So that the copy stays text only, transcribe the data below exactly and exclude the images.

MATERIALS PROVIDED section start

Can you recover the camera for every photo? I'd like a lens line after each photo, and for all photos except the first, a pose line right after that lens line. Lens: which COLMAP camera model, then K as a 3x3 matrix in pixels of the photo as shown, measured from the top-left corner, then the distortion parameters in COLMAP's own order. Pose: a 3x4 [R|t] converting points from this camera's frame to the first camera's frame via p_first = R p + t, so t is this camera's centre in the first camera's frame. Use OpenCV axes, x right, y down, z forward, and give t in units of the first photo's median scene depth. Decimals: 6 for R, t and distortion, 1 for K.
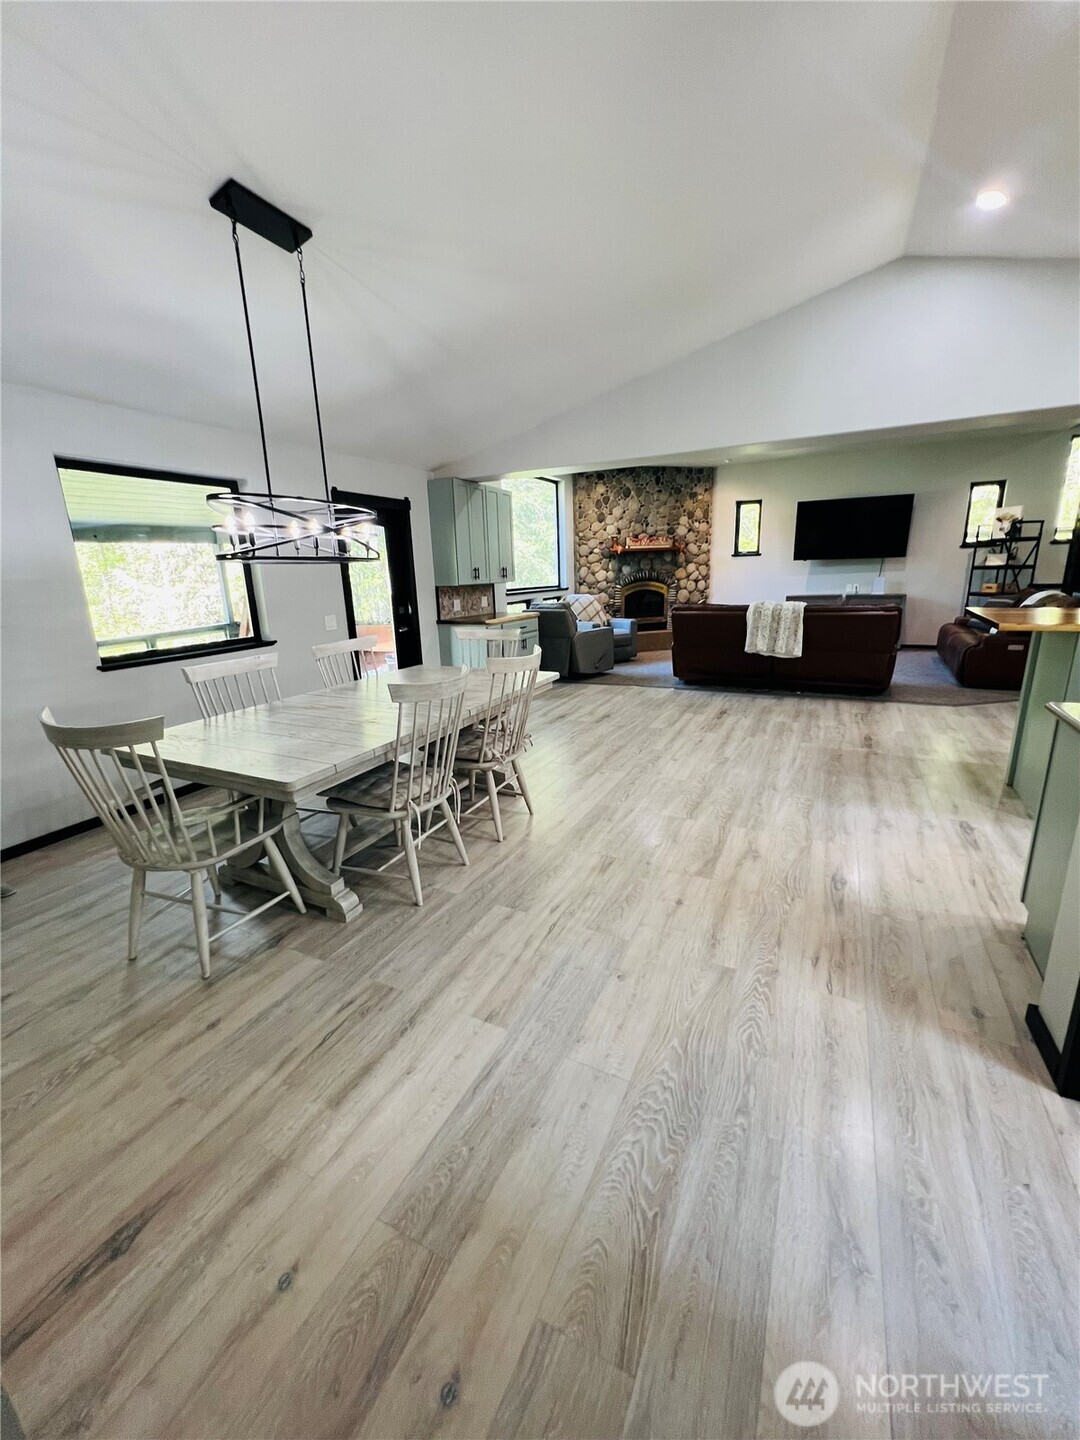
lens RADIAL K [[573.9, 0, 539.3], [0, 573.9, 718.6], [0, 0, 1]] dist [-0.000674, 0.000266]
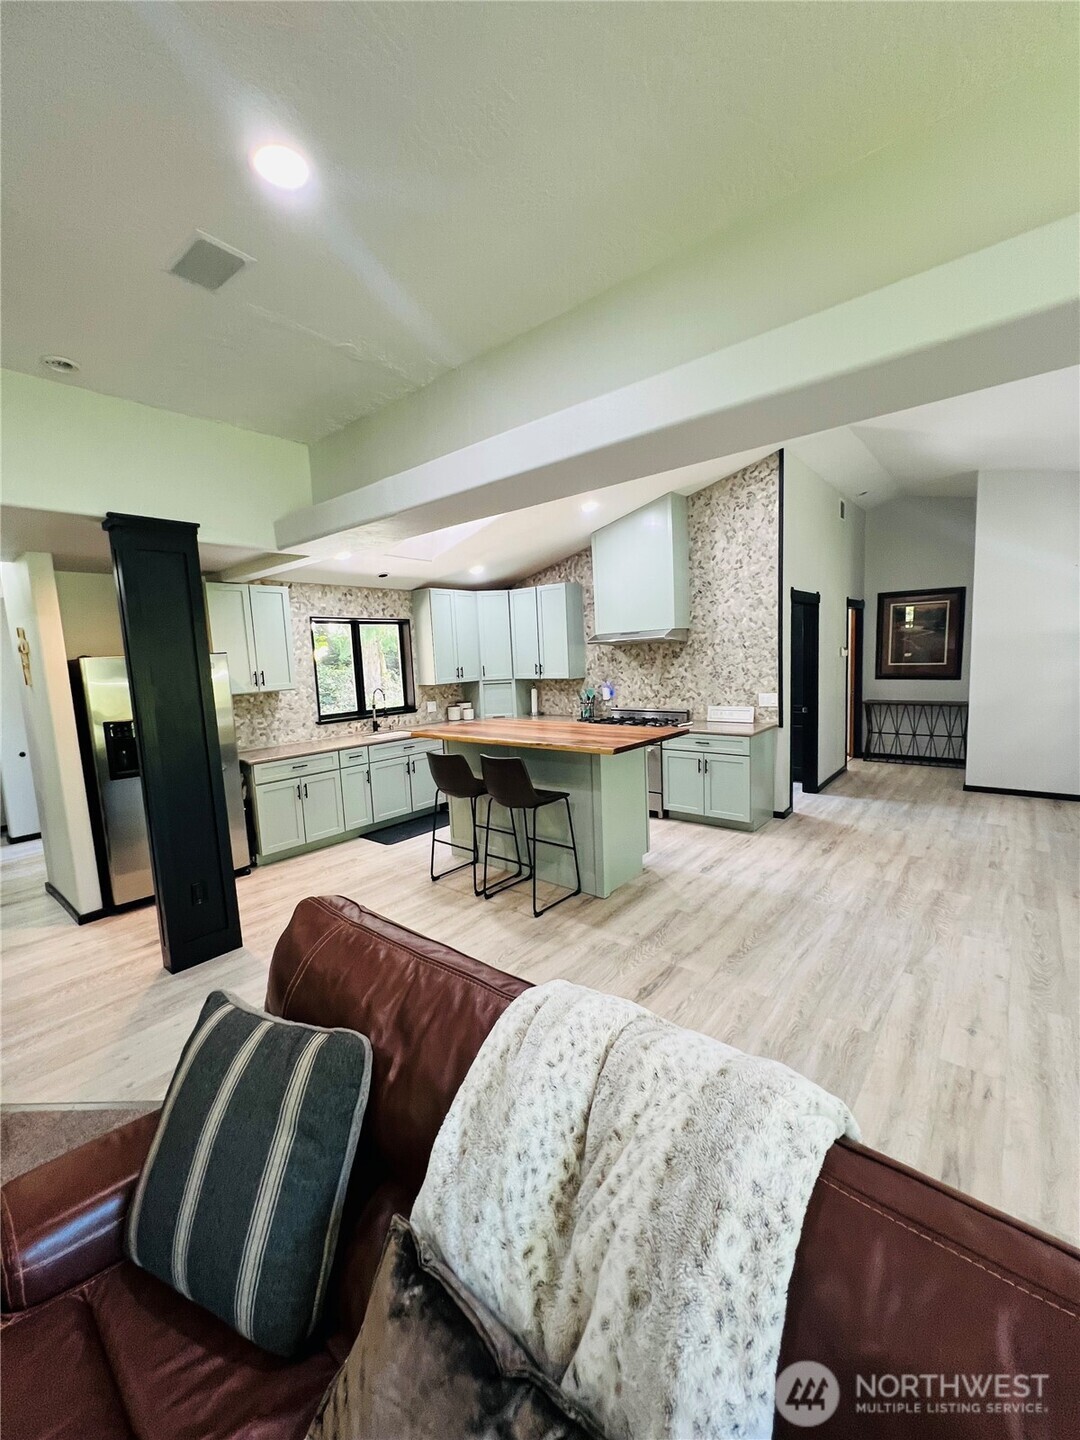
lens RADIAL K [[573.9, 0, 539.3], [0, 573.9, 718.6], [0, 0, 1]] dist [-0.000674, 0.000266]
pose [[-0.971236, 0.049715, 0.232872, 0.585012], [0.130727, 0.928729, 0.346949, -0.494928], [-0.199027, 0.367412, -0.908514, 1.613923]]
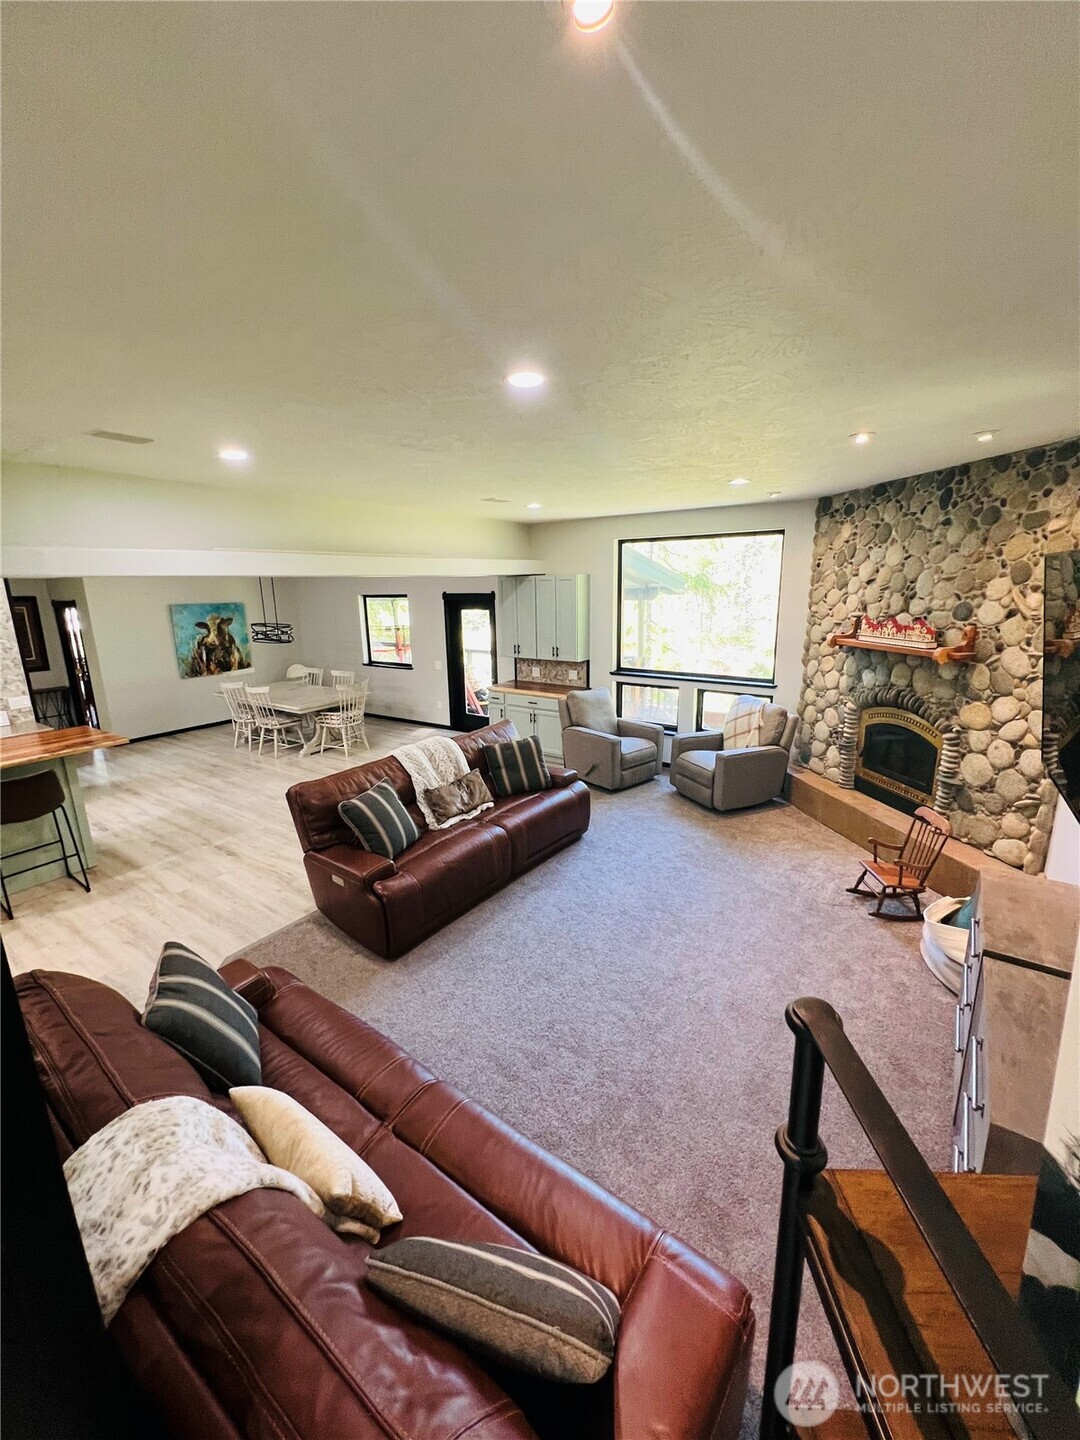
lens RADIAL K [[573.9, 0, 539.3], [0, 573.9, 718.6], [0, 0, 1]] dist [-0.000674, 0.000266]
pose [[-0.138232, 0.259893, -0.955692, 1.608050], [-0.225265, 0.931414, 0.285873, -0.704041], [0.964442, 0.254801, -0.070206, 1.734653]]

MATERIALS PROVIDED section end

RESPONSE BELOW —
Can you recover the camera for every photo? I'd like a lens line after each photo, and for all photos except the first, a pose line right after that lens line. Lens: which COLMAP camera model, then K as a 3x3 matrix in pixels of the photo as shown, measured from the top-left corner, then the distortion parameters in COLMAP's own order. Pose: a 3x4 [R|t] converting points from this camera's frame to the first camera's frame via p_first = R p + t, so t is this camera's centre in the first camera's frame. Use OpenCV axes, x right, y down, z forward, and give t in units of the first photo's median scene depth. Decimals: 6 for R, t and distortion, 1 for K.
lens RADIAL K [[573.9, 0, 539.3], [0, 573.9, 718.6], [0, 0, 1]] dist [-0.000674, 0.000266]
lens RADIAL K [[573.9, 0, 539.3], [0, 573.9, 718.6], [0, 0, 1]] dist [-0.000674, 0.000266]
pose [[-0.971236, 0.049715, 0.232872, 0.585012], [0.130727, 0.928729, 0.346949, -0.494928], [-0.199027, 0.367412, -0.908514, 1.613923]]
lens RADIAL K [[573.9, 0, 539.3], [0, 573.9, 718.6], [0, 0, 1]] dist [-0.000674, 0.000266]
pose [[-0.138232, 0.259893, -0.955692, 1.608050], [-0.225265, 0.931414, 0.285873, -0.704041], [0.964442, 0.254801, -0.070206, 1.734653]]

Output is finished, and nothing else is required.